Only one week before CU artist Emily Schroeder’s MFA thesis exhibit was to open in the CU Art Museum, disaster struck.
As she was moving the centerpiece of her collection, a multimedia sculpture called Quelle (Fountain) that consists of over two thousand hanging porcelain beads, the wires holding the beads became hopelessly tangled, effectively ruining the piece.
“It was devastating to have worked on this for weeks and then have it ruined in like 20 minutes of moving it. It was horrible,” Schroeder said.
She was forced to restring all 2,000 beads, a daunting task for which 31 of her friends and colleagues in the art department came together to help with.
“Art usually ends up being such an individual thing. To have such a huge group of people come together and pitch in because they saw how important it was to me was really overwhelming, in a good way. If it hadn’t been for them there’s no way I would have finished,” she said.

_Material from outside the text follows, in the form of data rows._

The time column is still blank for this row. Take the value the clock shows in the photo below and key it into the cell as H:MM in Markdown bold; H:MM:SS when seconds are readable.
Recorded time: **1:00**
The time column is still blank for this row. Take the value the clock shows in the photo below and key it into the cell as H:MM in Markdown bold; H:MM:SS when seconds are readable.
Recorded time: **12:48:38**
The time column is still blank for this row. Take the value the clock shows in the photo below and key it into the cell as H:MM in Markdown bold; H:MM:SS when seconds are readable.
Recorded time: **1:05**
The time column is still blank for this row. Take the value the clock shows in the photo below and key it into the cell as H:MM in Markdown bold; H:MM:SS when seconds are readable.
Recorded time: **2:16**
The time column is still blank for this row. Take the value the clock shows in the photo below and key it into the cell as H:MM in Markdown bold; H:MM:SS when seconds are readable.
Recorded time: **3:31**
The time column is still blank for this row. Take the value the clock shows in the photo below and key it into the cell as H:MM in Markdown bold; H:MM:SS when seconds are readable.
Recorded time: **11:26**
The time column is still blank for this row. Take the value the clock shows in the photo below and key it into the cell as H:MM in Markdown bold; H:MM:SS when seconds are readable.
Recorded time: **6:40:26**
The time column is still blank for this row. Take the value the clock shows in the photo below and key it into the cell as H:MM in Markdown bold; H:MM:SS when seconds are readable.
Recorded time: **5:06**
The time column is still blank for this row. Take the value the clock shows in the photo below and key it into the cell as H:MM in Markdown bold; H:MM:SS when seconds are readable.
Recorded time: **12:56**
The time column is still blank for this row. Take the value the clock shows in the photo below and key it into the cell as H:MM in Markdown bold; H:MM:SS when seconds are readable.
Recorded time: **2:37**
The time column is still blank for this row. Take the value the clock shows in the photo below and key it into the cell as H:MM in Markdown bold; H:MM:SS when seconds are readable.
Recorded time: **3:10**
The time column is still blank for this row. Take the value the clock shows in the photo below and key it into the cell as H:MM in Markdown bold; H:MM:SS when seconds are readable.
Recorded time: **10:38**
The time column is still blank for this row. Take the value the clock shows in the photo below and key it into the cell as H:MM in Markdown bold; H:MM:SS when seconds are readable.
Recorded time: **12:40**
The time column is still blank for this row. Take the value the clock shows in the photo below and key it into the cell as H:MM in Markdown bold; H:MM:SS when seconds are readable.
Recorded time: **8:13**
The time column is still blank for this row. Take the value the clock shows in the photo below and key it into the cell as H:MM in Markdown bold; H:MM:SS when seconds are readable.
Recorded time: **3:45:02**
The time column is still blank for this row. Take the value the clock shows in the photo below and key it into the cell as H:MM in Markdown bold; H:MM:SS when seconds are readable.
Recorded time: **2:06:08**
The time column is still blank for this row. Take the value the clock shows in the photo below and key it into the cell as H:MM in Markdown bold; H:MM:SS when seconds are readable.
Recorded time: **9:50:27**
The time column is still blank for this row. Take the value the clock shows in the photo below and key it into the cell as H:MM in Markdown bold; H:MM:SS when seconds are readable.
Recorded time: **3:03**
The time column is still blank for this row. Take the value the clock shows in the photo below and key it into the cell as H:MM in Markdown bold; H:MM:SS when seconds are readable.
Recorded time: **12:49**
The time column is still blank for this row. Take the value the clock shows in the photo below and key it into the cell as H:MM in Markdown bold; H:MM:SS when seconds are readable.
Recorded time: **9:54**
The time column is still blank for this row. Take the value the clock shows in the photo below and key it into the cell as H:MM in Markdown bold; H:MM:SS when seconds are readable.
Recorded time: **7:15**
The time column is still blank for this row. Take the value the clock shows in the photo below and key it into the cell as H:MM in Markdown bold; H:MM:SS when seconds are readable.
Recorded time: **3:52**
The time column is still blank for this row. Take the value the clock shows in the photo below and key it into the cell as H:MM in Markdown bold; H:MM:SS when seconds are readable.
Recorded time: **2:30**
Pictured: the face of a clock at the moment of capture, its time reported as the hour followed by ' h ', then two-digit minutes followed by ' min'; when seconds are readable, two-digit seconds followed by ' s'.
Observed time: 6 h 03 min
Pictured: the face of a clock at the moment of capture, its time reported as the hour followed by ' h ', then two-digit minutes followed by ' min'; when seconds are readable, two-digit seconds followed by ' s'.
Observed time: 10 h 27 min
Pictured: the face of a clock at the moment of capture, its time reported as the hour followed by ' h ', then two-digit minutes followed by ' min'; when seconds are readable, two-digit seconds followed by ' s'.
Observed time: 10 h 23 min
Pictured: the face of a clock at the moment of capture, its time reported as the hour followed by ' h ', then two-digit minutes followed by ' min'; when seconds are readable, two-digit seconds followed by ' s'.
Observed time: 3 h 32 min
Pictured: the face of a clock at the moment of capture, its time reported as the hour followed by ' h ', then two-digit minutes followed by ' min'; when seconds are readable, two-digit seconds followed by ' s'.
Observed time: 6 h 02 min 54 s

They succeeded in reassembling the piece in time for the show’s opening, and Schroeder says it looks better now than it did before.
However, Quelle (Fountain) is only one part of Schroeder’s current exhibit. She is also displaying a series of ink drawings, called Fountain Studies, which depict sprays of water in various symmetrical patterns.
“When you get caught up in the movement of water spray it creates a conscious unconsciousness,” Schroeder said.
Each of the pieces in the Fountain Studies series is named after a body of water that has personal significance to Schroeder. The drawings do not directly portray that body of water, but rather channel the emotional quality that the memories of each place hold for Schroeder.
“This body of work is about the idea of losing yourself in remembrance of place. I was trying to create emotive qualities that remind me of those places,” she said.
For Schroeder, looking at the drawings recalls other times and places.
“When I look at them I remember my own personal stories. Memories of very specific events (are) associated with those places, both good and bad.”
Also included in the exhibit is a two-part piece entitled The Fog Has Lifted (The Sky Has Cleared). On one wall there sits a cluster of white and tan porcelain discs of varying sizes nailed into the wall at different heights to create the image of a cloud. On the opposing wall there is a similar arrangement of porcelain discs, only larger, darker and more ominous.
“It’s the idea of duality, of good and bad,” she said.
This exhibit at the CU Fine Arts Museum marks the culmination of Schroeder’s master’s studies in ceramics. Originally from Roseville, Minn., Schroeder attended the University of Minnesota as an undergrad before receiving a Jerome Grant to study ceramics in Canberra, Australia.
“The (Australian) landscape was really influential. It helped simplify my work,” Schroeder said.
Following her time in Australia, Schroeder spent two years as an artist-in-residence at the Archie Bray Foundation for the Ceramic Arts in Helena, Mont. While in Montana, Schroeder decided to attend graduate school at CU.
“The ceramics department at CU is actually one of the best in the country. There were a lot of other schools to go to, but CU really emphasizes the conceptual nature of ceramics.”
Now that Schroeder will be graduating from the MFA program in December, her plan is to stay in Boulder and try to get her own studio.
“I want to stay in Boulder, keep on making artwork and (do) some more shows,” she said.
Schroeder is happy with her time at CU.
“I came to grad school to challenge myself more as an artist. I feel like I got out of the program what I wanted,” she said.